#### Saved entries
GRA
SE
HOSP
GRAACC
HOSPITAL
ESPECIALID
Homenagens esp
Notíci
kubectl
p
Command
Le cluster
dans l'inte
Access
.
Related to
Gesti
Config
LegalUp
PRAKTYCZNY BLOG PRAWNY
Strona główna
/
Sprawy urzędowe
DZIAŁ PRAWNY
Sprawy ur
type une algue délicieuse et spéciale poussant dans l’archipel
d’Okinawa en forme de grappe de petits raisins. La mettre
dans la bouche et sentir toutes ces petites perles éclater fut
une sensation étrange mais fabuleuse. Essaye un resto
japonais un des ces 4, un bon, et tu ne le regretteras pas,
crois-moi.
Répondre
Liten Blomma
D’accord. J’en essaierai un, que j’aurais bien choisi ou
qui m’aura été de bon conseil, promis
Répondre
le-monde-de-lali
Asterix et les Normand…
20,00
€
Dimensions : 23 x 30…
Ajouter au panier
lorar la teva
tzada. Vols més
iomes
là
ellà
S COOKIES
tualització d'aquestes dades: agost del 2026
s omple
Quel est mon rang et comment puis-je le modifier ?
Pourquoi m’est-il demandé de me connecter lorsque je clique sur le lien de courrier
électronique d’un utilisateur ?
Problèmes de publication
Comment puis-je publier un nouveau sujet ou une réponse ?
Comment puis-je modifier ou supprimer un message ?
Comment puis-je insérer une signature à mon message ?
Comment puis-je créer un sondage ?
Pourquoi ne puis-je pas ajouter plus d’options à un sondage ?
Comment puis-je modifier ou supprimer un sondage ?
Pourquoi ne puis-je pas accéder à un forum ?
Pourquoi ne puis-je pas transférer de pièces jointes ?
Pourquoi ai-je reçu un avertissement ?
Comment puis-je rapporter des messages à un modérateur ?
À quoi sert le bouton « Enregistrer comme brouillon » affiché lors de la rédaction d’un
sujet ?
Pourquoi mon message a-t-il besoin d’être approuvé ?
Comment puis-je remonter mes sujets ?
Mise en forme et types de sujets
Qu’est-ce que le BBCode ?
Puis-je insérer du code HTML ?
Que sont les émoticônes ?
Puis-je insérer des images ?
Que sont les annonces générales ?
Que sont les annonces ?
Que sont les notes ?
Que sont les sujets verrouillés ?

#### Try it
Go through the records above and set each one down exactly, please.

#### Result for this task
GRA
SE
HOSP
GRAACC
HOSPITAL
ESPECIALID
Homenagens esp
Notíci
kubectl
p
Command
Le cluster
dans l'inte
Access
.
Related to
Gesti
Config
LegalUp
PRAKTYCZNY BLOG PRAWNY
Strona główna
/
Sprawy urzędowe
DZIAŁ PRAWNY
Sprawy ur
type une algue délicieuse et spéciale poussant dans l’archipel
d’Okinawa en forme de grappe de petits raisins. La mettre
dans la bouche et sentir toutes ces petites perles éclater fut
une sensation étrange mais fabuleuse. Essaye un resto
japonais un des ces 4, un bon, et tu ne le regretteras pas,
crois-moi.
Répondre
Liten Blomma
D’accord. J’en essaierai un, que j’aurais bien choisi ou
qui m’aura été de bon conseil, promis
Répondre
le-monde-de-lali
Asterix et les Normand…
20,00
€
Dimensions : 23 x 30…
Ajouter au panier
lorar la teva
tzada. Vols més
iomes
là
ellà
S COOKIES
tualització d'aquestes dades: agost del 2026
s omple
Quel est mon rang et comment puis-je le modifier ?
Pourquoi m’est-il demandé de me connecter lorsque je clique sur le lien de courrier
électronique d’un utilisateur ?
Problèmes de publication
Comment puis-je publier un nouveau sujet ou une réponse ?
Comment puis-je modifier ou supprimer un message ?
Comment puis-je insérer une signature à mon message ?
Comment puis-je créer un sondage ?
Pourquoi ne puis-je pas ajouter plus d’options à un sondage ?
Comment puis-je modifier ou supprimer un sondage ?
Pourquoi ne puis-je pas accéder à un forum ?
Pourquoi ne puis-je pas transférer de pièces jointes ?
Pourquoi ai-je reçu un avertissement ?
Comment puis-je rapporter des messages à un modérateur ?
À quoi sert le bouton « Enregistrer comme brouillon » affiché lors de la rédaction d’un
sujet ?
Pourquoi mon message a-t-il besoin d’être approuvé ?
Comment puis-je remonter mes sujets ?
Mise en forme et types de sujets
Qu’est-ce que le BBCode ?
Puis-je insérer du code HTML ?
Que sont les émoticônes ?
Puis-je insérer des images ?
Que sont les annonces générales ?
Que sont les annonces ?
Que sont les notes ?
Que sont les sujets verrouillés ?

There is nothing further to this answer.